Teashirt: GWAS, Pleiotropie und das Problem der missing heritability
Das Gen dieser Woche und viele der dabei erwähnten Forschungsarbeiten stehen stellvertretend für so viele genetische Studien, dass kein einzelner Mensch mehr ansatzweise den Überblick behalten kann. Die Rede ist von so genannten genome wide association studies, kurz GWAS, und die Idee dahinter ist relativ einfach.
Man nehme DNA einer möglichst große Patientengruppe, sagen wir mal Alzheimer Patienten. In einer großen Klinik, vor allem in einer spezialisierten Klinik und vor allen im Rahmen von Kollaborationen spezialisierter Kliniken weltweit ist es keine besondere Schwierigkeit DNA-Proben von vielen derartigen Patienten zu bekommen. Außerdem nehme man DNA-Proben von jeder Menge Menschen, die nicht an Alzheimer leiden. Das Genom all dieser Patienten und Nicht-Patienten weist Millionen so genannte Polymorphismen auf, also Stellen an denen sie sich eben unterscheiden. Nun braucht man „nur“ noch einen leistungsstarken Algorithmus und ein wenig Rechenpower und schon kann man sich auswerten lassen, welche all dieser Polymoprhismen in den beiden Gruppen ungleich verteilt sind.

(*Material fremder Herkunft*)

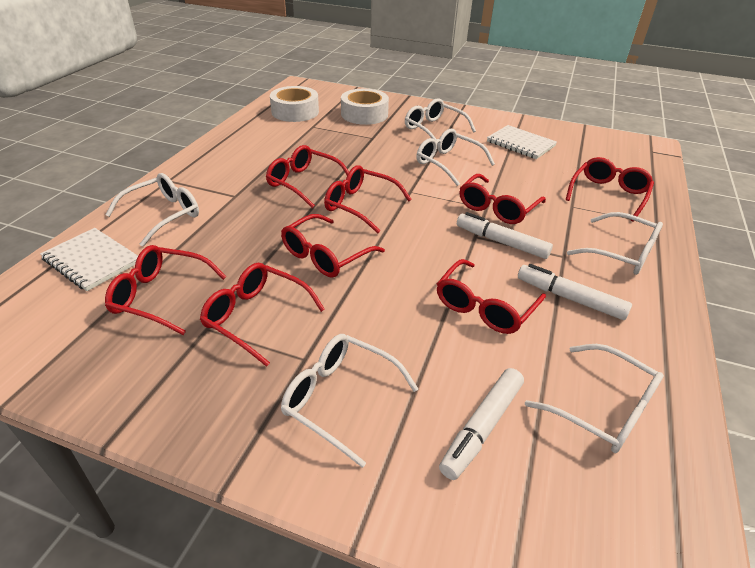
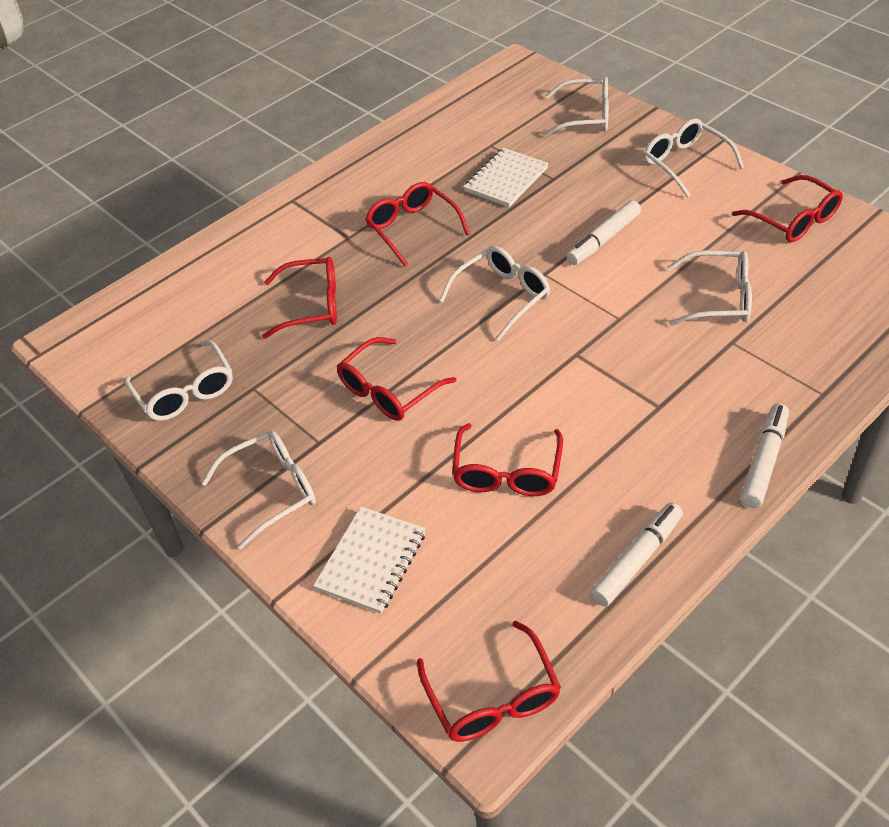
red glasses: 8 -> 6
white tape: 2 -> 0

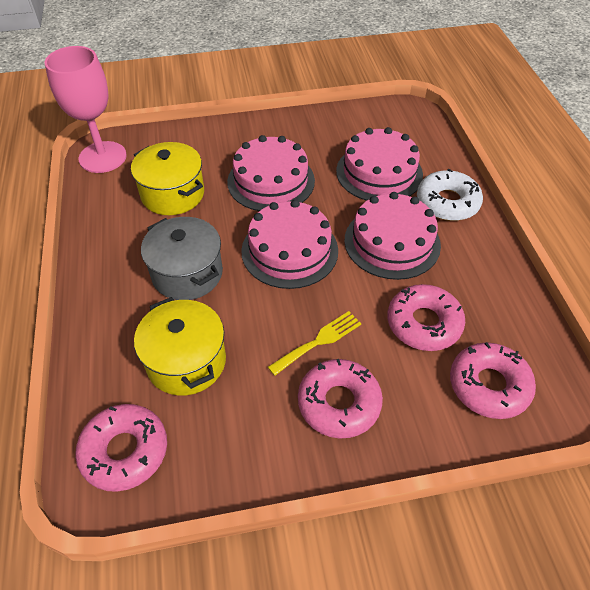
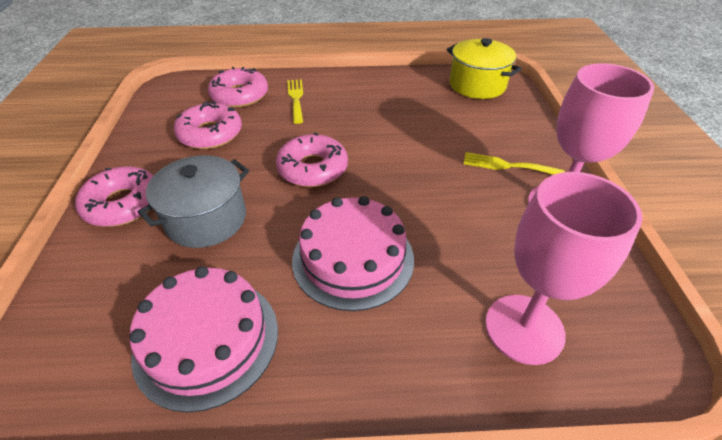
pink cake: 4 -> 2
pink goblet: 1 -> 2
white donut: 1 -> 0
yellow fork: 1 -> 2
yellow pot: 2 -> 1

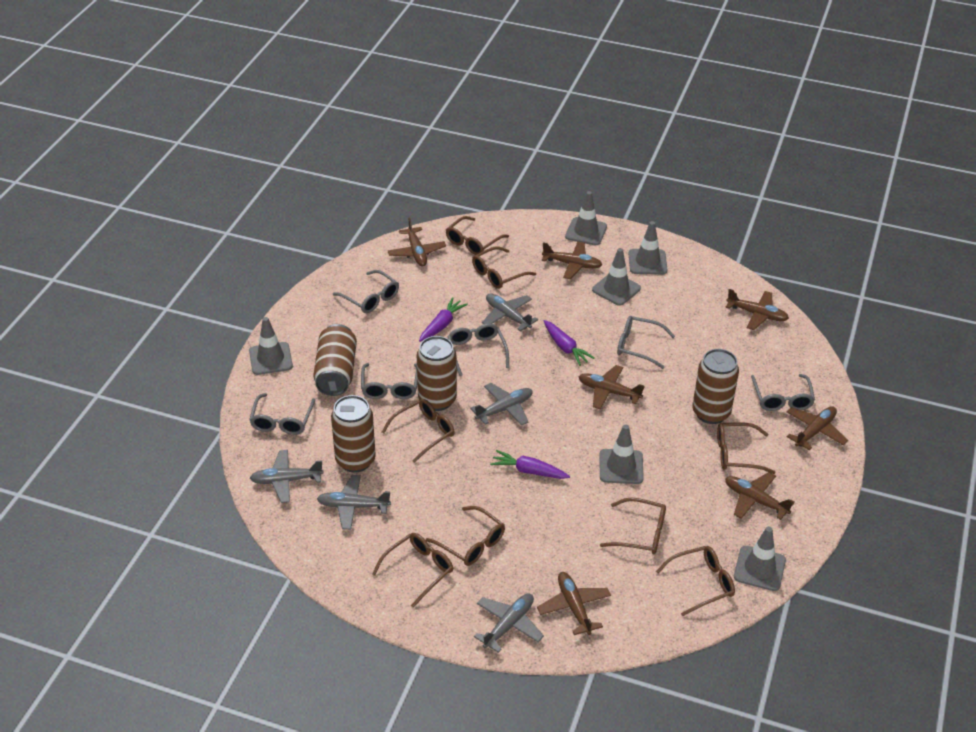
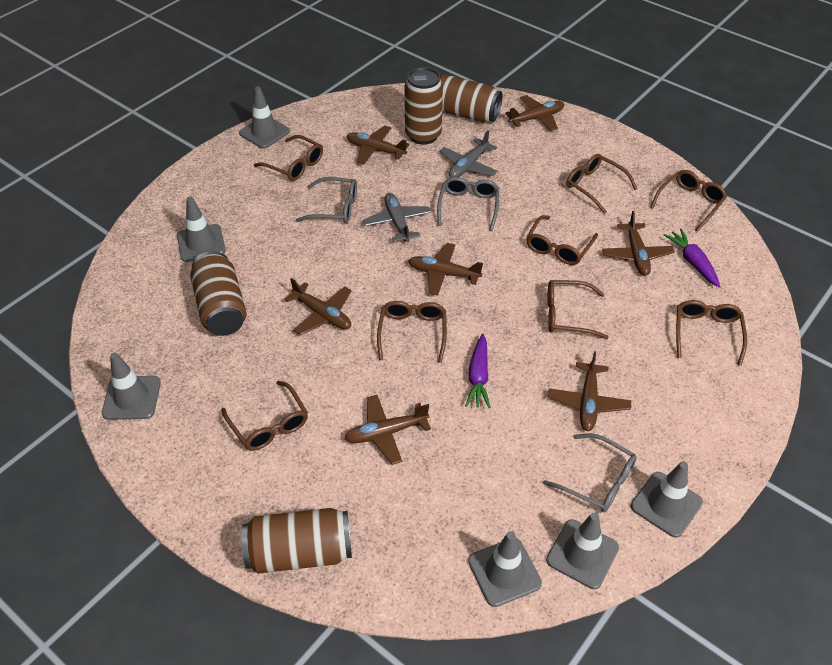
grey glasses: 6 -> 3
grey plane: 5 -> 2
purple carrot: 3 -> 2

Derartige GWAS gibt es mittlerweile für absolut ALLES: Reisekrankheit, Körbchengröße, Pickel im Gesicht und politische Präferenzen. Eine 2015 längst überfällige und hochkarätig in Nature Communications publizierte Studie untersuchte endlich mal gründlich die Genetik so ziemlich aller denkbaren Parameter der Gestalt des Ohres. Auch mit Patienten, die an Autismus oder assoziierten Erkrankungen leiden (im englischen spricht man in aller Regel von autism spectrum disorders, kurz ASD), hat man Studien dieser Art bereits unzählige Male gemacht. Und Teashirt ist eben eines der Gene, von dem spezifische Varianten in den beiden Gruppen nicht gleichmäßig verteilt sind.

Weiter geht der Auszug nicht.